The life sciences team at Google will be joining forces with DexCom, a company specializing in glucose monitoring devices, to develop a new low-cost bandage-sized sensor for people with diabetes. In addition to being small and low-cost, the new wearable sensor will be disposable and usable by people with all types of diabetes. The device will be connected to The Cloud and provide real-time information.
DexCom state that the aim of the partnership is to develop next-generation continuous glucose monitoring products that will be "substantially smaller and much less expensive than existing technologies." "This collaboration is another step toward expanding monitoring options and making it easier for people with diabetes to proactively manage their health," states Andrew Conrad, head of the life sciences team at Google. According to the Centers for Disease Control and Prevention (CDC), more than 29 million Americans have diabetes, with 1 in 4 unaware that they are affected by the disorder.
Although a serious disease, diabetes can be managed with appropriate levels of physical activity, diet and medication. As a result, keeping track of personal glucose levels is crucial. DexCom and Google want to make a device that will eventually become the standard of care for patients with diabetes, eventually replacing the fingerstick glucometer.

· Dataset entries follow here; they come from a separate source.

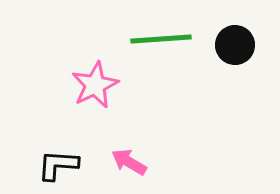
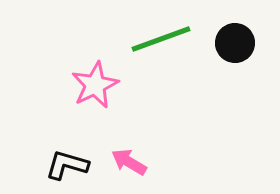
green line: rotated 16 degrees counterclockwise
black circle: moved 2 px up
black L-shape: moved 9 px right; rotated 12 degrees clockwise
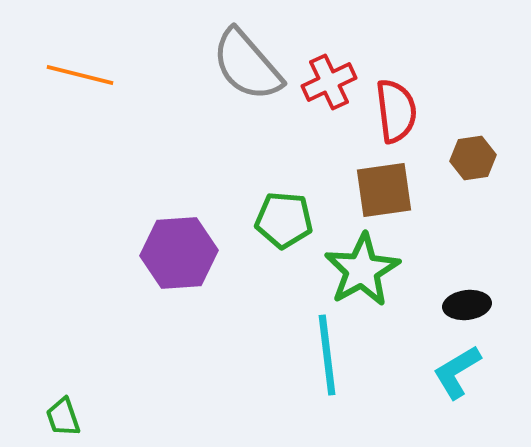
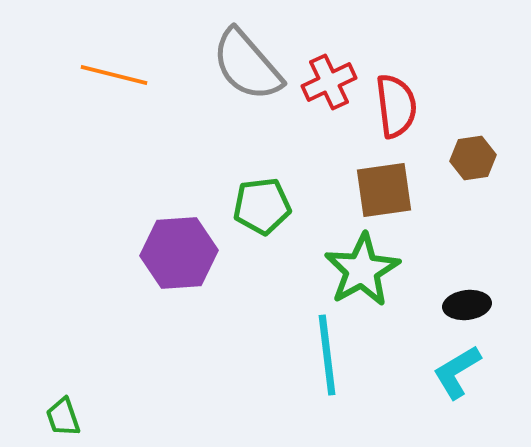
orange line: moved 34 px right
red semicircle: moved 5 px up
green pentagon: moved 22 px left, 14 px up; rotated 12 degrees counterclockwise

The collaboration will look to combine the miniaturized electronics platforms developed by Google with DexCom's "best-in-class sensor technology." This is not the only Google wearable device in development. A bandage-sized glucose monitoring device does not represent Google's first foray into the world of medical devices
In June, their life sciences group revealed they had developed a health tracking wristband for measuring heart rhythm, pulse and skin temperature.
Intended use is for this to become a medical device that's prescribed to patients or used in clinical trials. In July, Google announced another partnership with pharmaceutical company Novartis; they plan to develop a contact lens capable of monitoring the blood sugar levels of its wearer.
The glucose-monitoring contact lens is estimated to take a few years to develop, as is the wearable sensor being developed by Google and DexCom. DexCom estimated that commercialization of the first product of the collaboration will be within the next 2-3 years. They hope that the second product will be available within 5 years. While glucose levels were once only trackable by analyzing urine samples, projects such as this one from Google and DexCom indicate that methods for treating and tracking the disorder continue to improve.
Fast facts about diabetes
o Diabetes occurs when insulin production is inadequate or the body's cells do not respond properly to insulin
o Common symptoms of diabetes include frequent urination, weight gain and cuts and bruises that do not heal properly
o Approximately 90% of diabetes cases are type 2 diabetes, whereby the body does not produce enough insulin.